How Much Protein Is Too Much When Working Out? An Expert Weighs In
Protein is king when it comes to exercise. It fuels the recovery process and helps you build stronger, bigger muscles. But for the fitness enthusiasts out there, how much protein is too much when working out? We spoke to an expert and learned everything you need to know.
According to the Mayo Clinic, staying on top of your protein intake is important because it gives your body amino acids to sculpt and restore muscle. Mike Bohl, MD, MPH, ALM the Director of Medical Content & Education at Ro and a member of the Eat This, Not That! Medical Expert Board, further explains, "It's important to get a variety of amino acids in the diet. Your body is able to make some amino acids itself, but certain ones—called essential amino acids—must be consumed. And three of the essential amino acids—leucine, isoleucine, and valine—are known as branched-chain amino acids and are especially present in skeletal muscle and important for muscle protein synthesis."
If you're working out consistently, you should consume more protein than the recommended dietary allowance.
Dr. Bohl informs Eat This, Not That! of just how much protein is too much when you're working out on a consistent basis. He says, "The recommended dietary allowance (RDA) of protein for both men and women is 0.8 grams per kilogram of body weight each day.

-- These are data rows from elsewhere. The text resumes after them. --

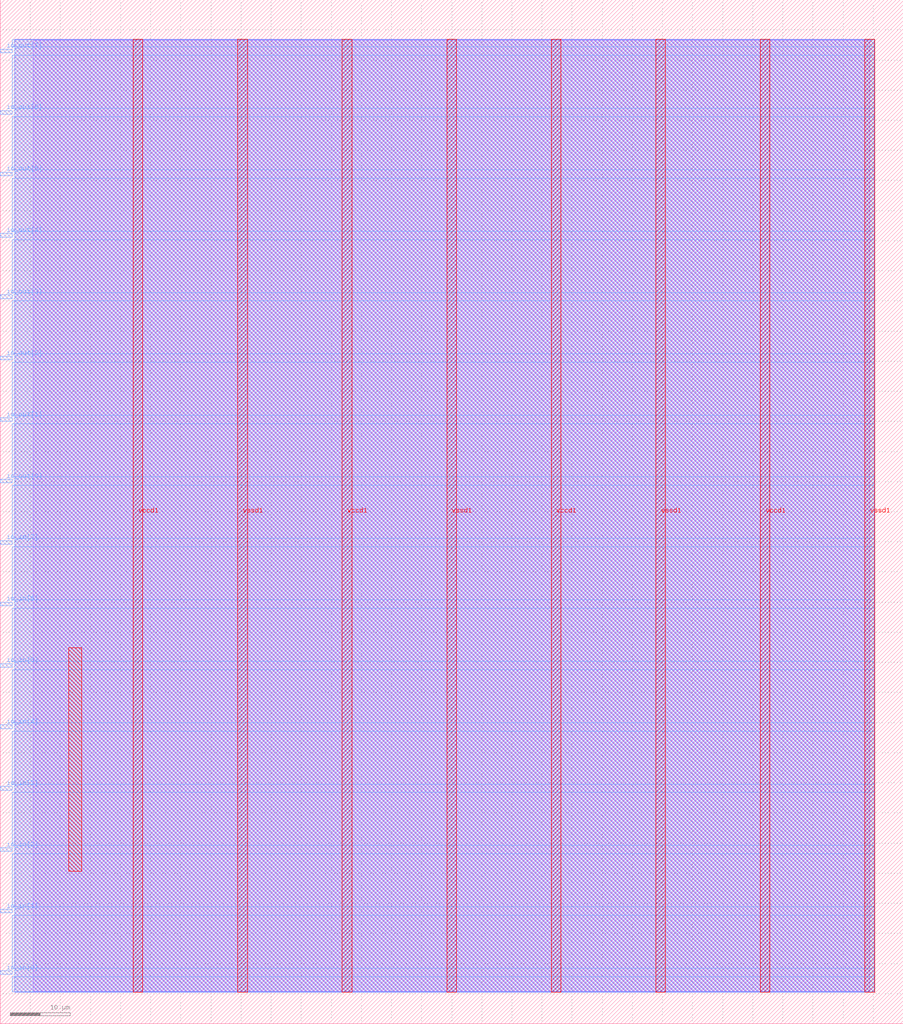
<source format=lef>
VERSION 5.7 ;
  NOWIREEXTENSIONATPIN ON ;
  DIVIDERCHAR "/" ;
  BUSBITCHARS "[]" ;
MACRO user_module_341516949939814994
  CLASS BLOCK ;
  FOREIGN user_module_341516949939814994 ;
  ORIGIN 0.000 0.000 ;
  SIZE 150.000 BY 170.000 ;
  PIN io_in[0]
    DIRECTION INPUT ;
    USE SIGNAL ;
    PORT
      LAYER met3 ;
        RECT 0.000 8.200 2.000 8.800 ;
    END
  END io_in[0]
  PIN io_in[1]
    DIRECTION INPUT ;
    USE SIGNAL ;
    PORT
      LAYER met3 ;
        RECT 0.000 18.400 2.000 19.000 ;
    END
  END io_in[1]
  PIN io_in[2]
    DIRECTION INPUT ;
    USE SIGNAL ;
    PORT
      LAYER met3 ;
        RECT 0.000 28.600 2.000 29.200 ;
    END
  END io_in[2]
  PIN io_in[3]
    DIRECTION INPUT ;
    USE SIGNAL ;
    PORT
      LAYER met3 ;
        RECT 0.000 38.800 2.000 39.400 ;
    END
  END io_in[3]
  PIN io_in[4]
    DIRECTION INPUT ;
    USE SIGNAL ;
    PORT
      LAYER met3 ;
        RECT 0.000 49.000 2.000 49.600 ;
    END
  END io_in[4]
  PIN io_in[5]
    DIRECTION INPUT ;
    USE SIGNAL ;
    PORT
      LAYER met3 ;
        RECT 0.000 59.200 2.000 59.800 ;
    END
  END io_in[5]
  PIN io_in[6]
    DIRECTION INPUT ;
    USE SIGNAL ;
    PORT
      LAYER met3 ;
        RECT 0.000 69.400 2.000 70.000 ;
    END
  END io_in[6]
  PIN io_in[7]
    DIRECTION INPUT ;
    USE SIGNAL ;
    PORT
      LAYER met3 ;
        RECT 0.000 79.600 2.000 80.200 ;
    END
  END io_in[7]
  PIN io_out[0]
    DIRECTION OUTPUT TRISTATE ;
    USE SIGNAL ;
    PORT
      LAYER met3 ;
        RECT 0.000 89.800 2.000 90.400 ;
    END
  END io_out[0]
  PIN io_out[1]
    DIRECTION OUTPUT TRISTATE ;
    USE SIGNAL ;
    PORT
      LAYER met3 ;
        RECT 0.000 100.000 2.000 100.600 ;
    END
  END io_out[1]
  PIN io_out[2]
    DIRECTION OUTPUT TRISTATE ;
    USE SIGNAL ;
    PORT
      LAYER met3 ;
        RECT 0.000 110.200 2.000 110.800 ;
    END
  END io_out[2]
  PIN io_out[3]
    DIRECTION OUTPUT TRISTATE ;
    USE SIGNAL ;
    PORT
      LAYER met3 ;
        RECT 0.000 120.400 2.000 121.000 ;
    END
  END io_out[3]
  PIN io_out[4]
    DIRECTION OUTPUT TRISTATE ;
    USE SIGNAL ;
    PORT
      LAYER met3 ;
        RECT 0.000 130.600 2.000 131.200 ;
    END
  END io_out[4]
  PIN io_out[5]
    DIRECTION OUTPUT TRISTATE ;
    USE SIGNAL ;
    PORT
      LAYER met3 ;
        RECT 0.000 140.800 2.000 141.400 ;
    END
  END io_out[5]
  PIN io_out[6]
    DIRECTION OUTPUT TRISTATE ;
    USE SIGNAL ;
    PORT
      LAYER met3 ;
        RECT 0.000 151.000 2.000 151.600 ;
    END
  END io_out[6]
  PIN io_out[7]
    DIRECTION OUTPUT TRISTATE ;
    USE SIGNAL ;
    PORT
      LAYER met3 ;
        RECT 0.000 161.200 2.000 161.800 ;
    END
  END io_out[7]
  PIN vccd1
    DIRECTION INOUT ;
    USE POWER ;
    PORT
      LAYER met4 ;
        RECT 22.085 5.200 23.685 163.440 ;
    END
    PORT
      LAYER met4 ;
        RECT 56.815 5.200 58.415 163.440 ;
    END
    PORT
      LAYER met4 ;
        RECT 91.545 5.200 93.145 163.440 ;
    END
    PORT
      LAYER met4 ;
        RECT 126.275 5.200 127.875 163.440 ;
    END
  END vccd1
  PIN vssd1
    DIRECTION INOUT ;
    USE GROUND ;
    PORT
      LAYER met4 ;
        RECT 39.450 5.200 41.050 163.440 ;
    END
    PORT
      LAYER met4 ;
        RECT 74.180 5.200 75.780 163.440 ;
    END
    PORT
      LAYER met4 ;
        RECT 108.910 5.200 110.510 163.440 ;
    END
    PORT
      LAYER met4 ;
        RECT 143.640 5.200 145.240 163.440 ;
    END
  END vssd1
  OBS
      LAYER li1 ;
        RECT 5.520 5.355 144.440 163.285 ;
      LAYER met1 ;
        RECT 2.370 5.200 145.240 163.440 ;
      LAYER met2 ;
        RECT 2.390 5.255 145.210 163.385 ;
      LAYER met3 ;
        RECT 2.000 162.200 145.230 163.365 ;
        RECT 2.400 160.800 145.230 162.200 ;
        RECT 2.000 152.000 145.230 160.800 ;
        RECT 2.400 150.600 145.230 152.000 ;
        RECT 2.000 141.800 145.230 150.600 ;
        RECT 2.400 140.400 145.230 141.800 ;
        RECT 2.000 131.600 145.230 140.400 ;
        RECT 2.400 130.200 145.230 131.600 ;
        RECT 2.000 121.400 145.230 130.200 ;
        RECT 2.400 120.000 145.230 121.400 ;
        RECT 2.000 111.200 145.230 120.000 ;
        RECT 2.400 109.800 145.230 111.200 ;
        RECT 2.000 101.000 145.230 109.800 ;
        RECT 2.400 99.600 145.230 101.000 ;
        RECT 2.000 90.800 145.230 99.600 ;
        RECT 2.400 89.400 145.230 90.800 ;
        RECT 2.000 80.600 145.230 89.400 ;
        RECT 2.400 79.200 145.230 80.600 ;
        RECT 2.000 70.400 145.230 79.200 ;
        RECT 2.400 69.000 145.230 70.400 ;
        RECT 2.000 60.200 145.230 69.000 ;
        RECT 2.400 58.800 145.230 60.200 ;
        RECT 2.000 50.000 145.230 58.800 ;
        RECT 2.400 48.600 145.230 50.000 ;
        RECT 2.000 39.800 145.230 48.600 ;
        RECT 2.400 38.400 145.230 39.800 ;
        RECT 2.000 29.600 145.230 38.400 ;
        RECT 2.400 28.200 145.230 29.600 ;
        RECT 2.000 19.400 145.230 28.200 ;
        RECT 2.400 18.000 145.230 19.400 ;
        RECT 2.000 9.200 145.230 18.000 ;
        RECT 2.400 7.800 145.230 9.200 ;
        RECT 2.000 5.275 145.230 7.800 ;
      LAYER met4 ;
        RECT 11.335 25.335 13.505 62.385 ;
  END
END user_module_341516949939814994
END LIBRARY


</source>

As an example, that means a 154-pound (70-kilogram) person should consume 56 grams of protein per day."
If you're a regular at the gym with the goal of building muscle, you'll want to consume more protein than the recommended daily allowance, as Dr. Bohl points out the RDA mentioned above is sufficient for living a sedentary life. When engaging in consistent physical activity, a good example of what to consume every day is a range of 1.4 to 2.0 grams of protein for each kilogram of body weight, which means a 154-pound person can consume between 98 to 140 grams of protein per day.
There are some side effects if you eat too much protein.
Can you have more protein than the RDA? "It is possible to go over this amount, and some may consume a very high protein diet of up to 2.2 grams per kilogram of body weight each day. In fact, there's evidence to suggest that it's possible to simultaneously lose weight while maintaining muscle mass if you consume between 1.8 to 2.2 grams per kilogram each day. (Normally, in order to lose weight, you end up losing muscle mass as well, because you need to eat a calorie deficit). However, as you approach 2.2 grams per kilogram each day, there's an increased risk of side effects," Dr. Bohl explains.
There are some negative side effects to a high-protein diet worth mentioning. They include gout, kidney stones, high levels of calcium in the urine, gastrointestinal upset, and constipation.
Switch up your diet to make sure you're feeding your body the right proteins.
Complete proteins are foods that have all of the necessary amino acids you need. Examples are eggs, seafood, fish, poultry, meat, dairy, and some plant-based foods, including quinoa, buckwheat, hemp, and soy.
Dr. Bohl tells us, "Other foods can also contain protein, but they may not have all of the essential amino acids—these are called incomplete proteins." By switching up your diet to include a good variety of incomplete proteins, you can be certain your body is benefiting from all of the amino acids it requires.
For additional sources of protein that ensure you're getting enough when working out aggressively, Dr. Bohl suggests, "If you're trying to build muscle and are having a hard time getting enough grams of protein through food, you can consider protein supplements. One of the most common protein supplements used by weightlifters that often comes in powdered form and can be blended into a shake or smoothie is whey protein."
The caveat? When consuming a diet that's high in protein, it's extremely essential to stay hydrated by drinking lots of extra water. "This is because the breakdown of protein causes elevated levels of urea, and drinking more water can help facilitate the removal of urea from the body," Dr. Bohl says.